» **Activity**: Below is a listing to copy exactly; no image goes into the copy.

» **Input data**:

☆ ☆ ☆ ☆ ☆ ☆ ☆

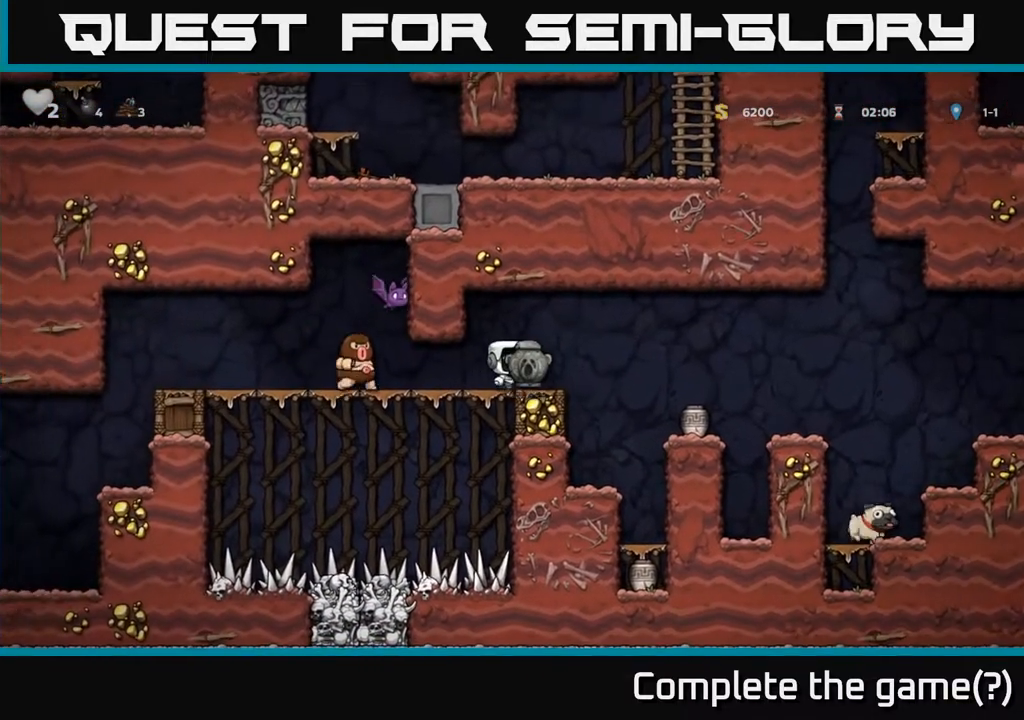
{"buttons": [], "left_stick": "center", "right_stick": "center", "events": [[17, "A", "down"], [83, "A", "up"], [317, "DPAD_RIGHT", "up"]]}
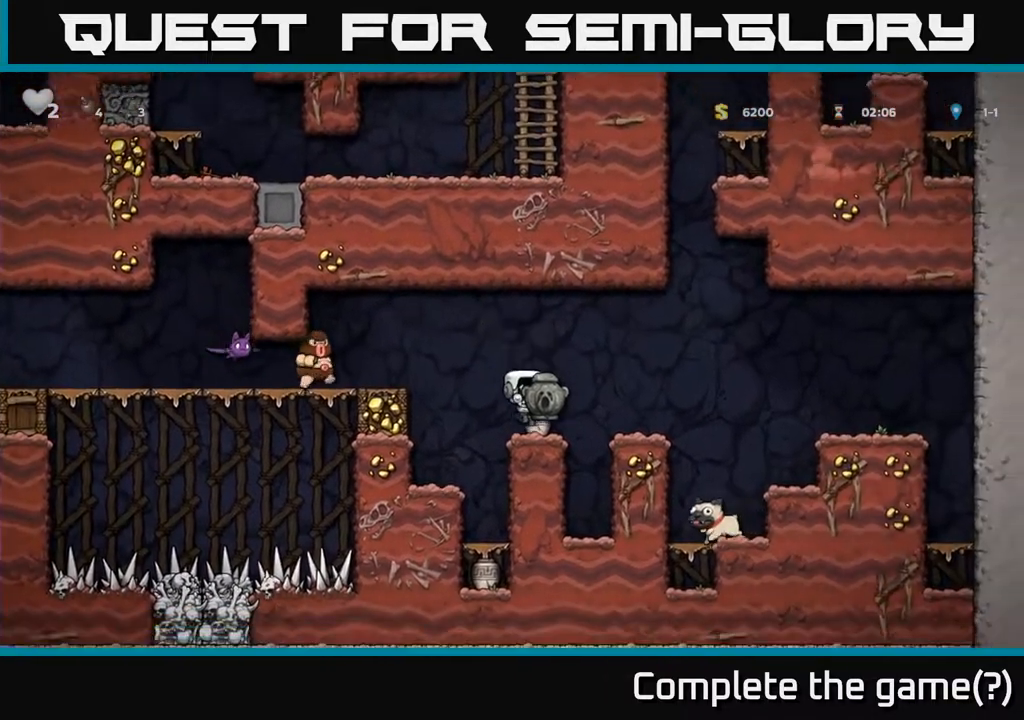
{"buttons": [], "left_stick": "center", "right_stick": "center", "events": [[250, "DPAD_RIGHT", "down"], [267, "A", "down"], [367, "A", "up"], [483, "DPAD_RIGHT", "up"]]}
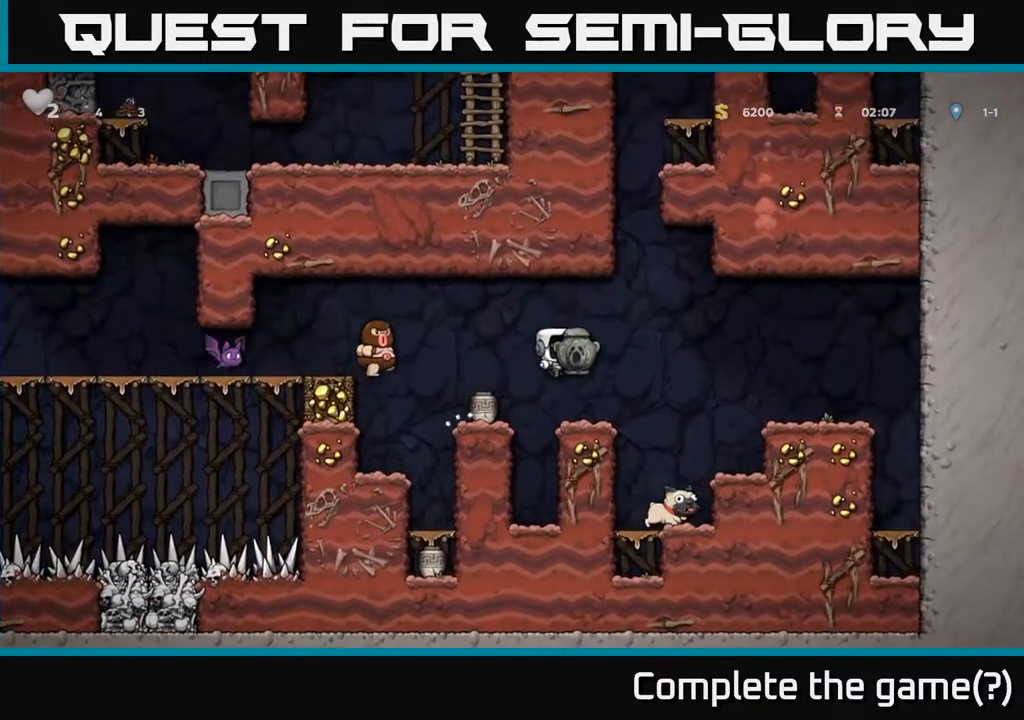
{"buttons": ["A", "DPAD_LEFT"], "left_stick": "center", "right_stick": "center", "events": [[500, "A", "down"], [500, "DPAD_LEFT", "down"]]}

☆ ☆ ☆ ☆ ☆ ☆ ☆

» **Result of this exercise**:
{"buttons": [], "left_stick": "center", "right_stick": "center", "events": [[17, "A", "down"], [83, "A", "up"], [317, "DPAD_RIGHT", "up"]]}
{"buttons": [], "left_stick": "center", "right_stick": "center", "events": [[250, "DPAD_RIGHT", "down"], [267, "A", "down"], [367, "A", "up"], [483, "DPAD_RIGHT", "up"]]}
{"buttons": ["A", "DPAD_LEFT"], "left_stick": "center", "right_stick": "center", "events": [[500, "A", "down"], [500, "DPAD_LEFT", "down"]]}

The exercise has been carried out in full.